Quite bluntly, their friends were appalled. They thought the match ill-conceived and Virginia would later joke to her sister Vanessa of an evening at Tidmarsh Mill when Carrington and Lytton quietly withdrew, "ostensibly to copulate" but were found to be reading aloud from Macaulay. And if Lytton did Carrington a disservice at all, it was not by not loving her sufficiently but by failing to have the courage at that time to acknowledge to his oldest friends how important she was to him.

These friends, most of whom had known each other from university days at Cambridge, became known as the Bloomsbury Group, or Bloomsberries, as Molly MacCarthy nicknamed them. They continued to meet in Thoby Stephen's house in Gordon Square and came to include Thoby's sisters, Vanessa and Virginia.

Many years later, in her diary, Carrington puzzled over the "quintessence" of Bloomsbury and concluded: `It was a marvellous combination of the highest intelligence, & appreciation of literature combined with a lean humour & tremendous affection. They gave it back wards and forwards to each other like shuttlecocks only the shuttlecocks multiplied as they flew in the air." But on the whole they were Lytton's friends and Carrington's role in Bloomsbury was a satellite one.

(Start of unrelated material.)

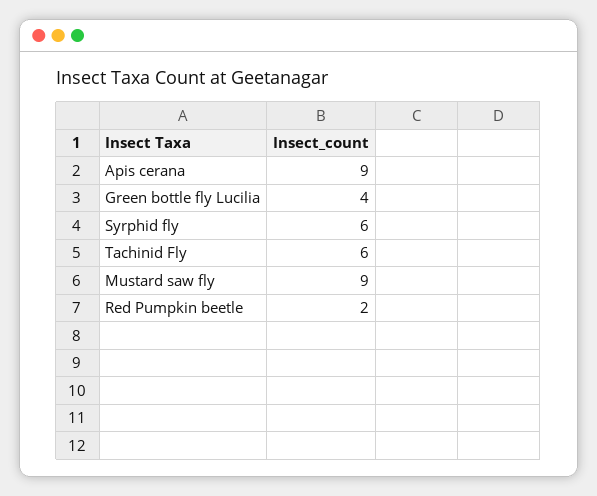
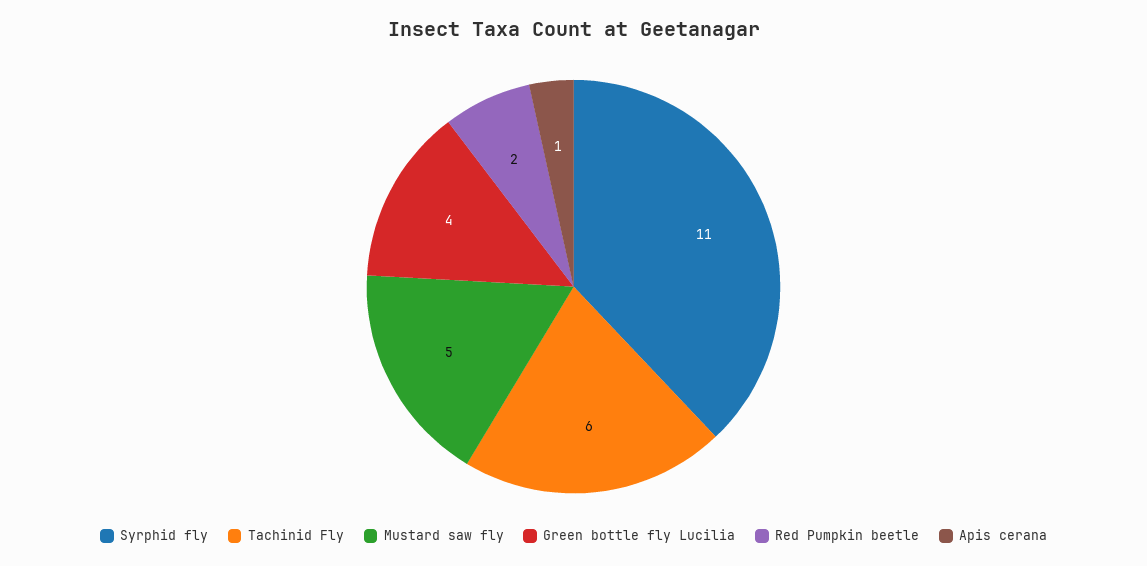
Apis cerana: 9 -> 1
Syrphid fly: 6 -> 11
Mustard saw fly: 9 -> 5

Carrington's friends did not form cliques in the way that Bloomsbury did and her cronies came from the Slade; they chose to live around the Hampshire-Wiltshire borders and had their studios in Chelsea, whereas the Bloomsbury Group lived in Sussex and Bloomsbury.

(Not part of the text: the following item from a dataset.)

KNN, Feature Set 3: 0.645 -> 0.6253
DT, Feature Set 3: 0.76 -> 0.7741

(9) Frances Marshall, Memories (1981)

They were not a group, but a number of very different individuals, who shared certain attitudes to life, and happened to be friends or lovers. To say they were unconventional suggests deliberate flouting of rules; it was rather that they were quite uninterested in conventions, but passionately in ideas. Generally speaking they were left-wing, atheists, pacifists in the First World War, lovers of the arts and travel, avid readers, Francophiles. Apart from the various occupations such as writing, painting, economics, which they pursued with dedication, what they enjoyed most was talk - talk of every description, from the most abstract to the most hilariously ribald and profane.

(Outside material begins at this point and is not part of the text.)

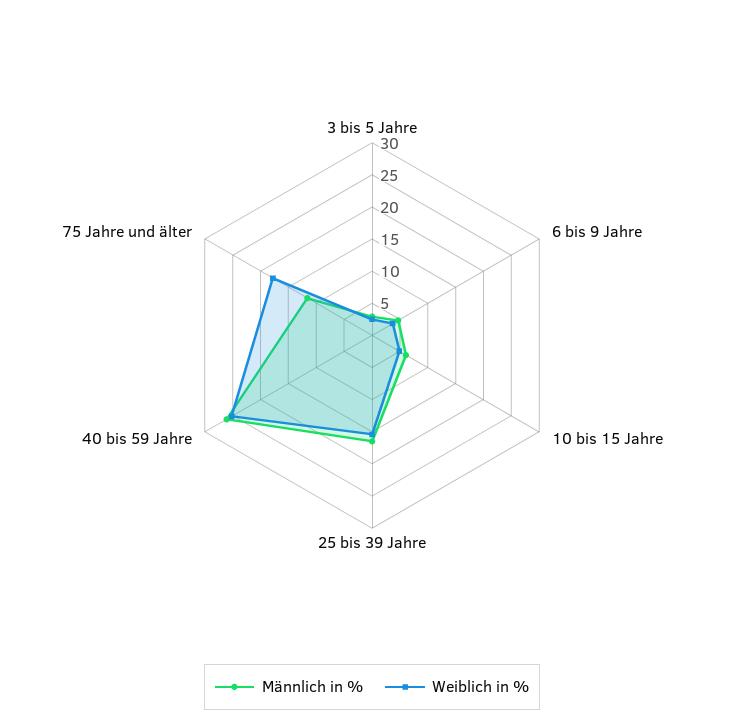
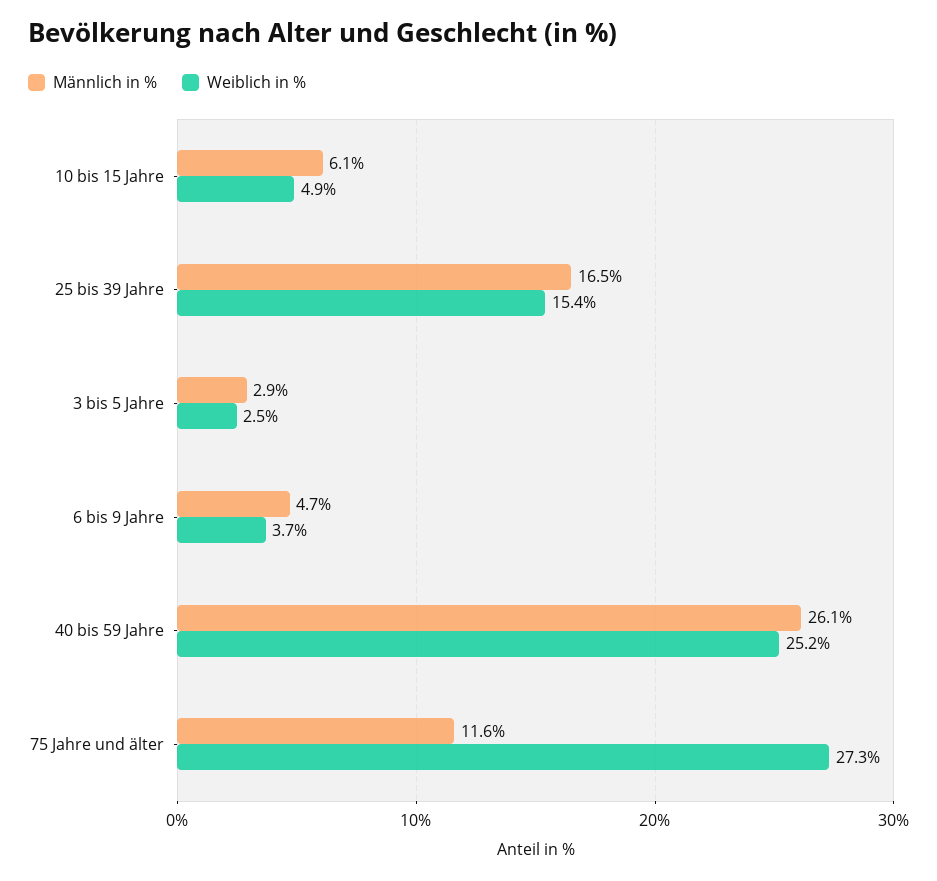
Weiblich in %, 75 Jahre und älter: 17.5 -> 27.3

(10) Gretchen Gerzina, A Life of Dora Carrington (1989)

Carrington knew of Gertler's homophobia (very likely encouraged both by her growing friendship with Strachey and by Gertler's friendship with D. H. Lawrence, a notorious homophobic), and this letter indicates both her dawning recognition of her own bisexuality as well as a plea for a neutral and all-encompassing androgyny. Mansfield was herself bisexual, but there is no indication that their relationship became a physical one. Mansfield allowed Carrington to express her concerns about her sexuality without necessarily encouraging her to act them out. Others in Bloomsbury apparently recognised this aspect of Carrington for, twelve years after Carrington posed nude, simulating a statue, for a photograph in Garsington, Vanessa Bell painted a panel entitled Bacchanale, featuring a figure astonishingly similar to it with one important exception: the figure is clearly an hermaphrodite. Bloomsbury's sexual relationships crossed lines Carrington in her youth assumed to be firm. Maynard Keynes had relationships with men before marrying in middle age; Duncan Grant, despite fathering a child with Vanessa Bell, was primarily homosexual and had an affair with David Garnett who later married Duncan and Vanessa's daughter Angelica; Virginia and Leonard Woolf had a celibate marriage; Lytton was, of course, homosexual and continued to have affairs with men despite his relationship with Carrington.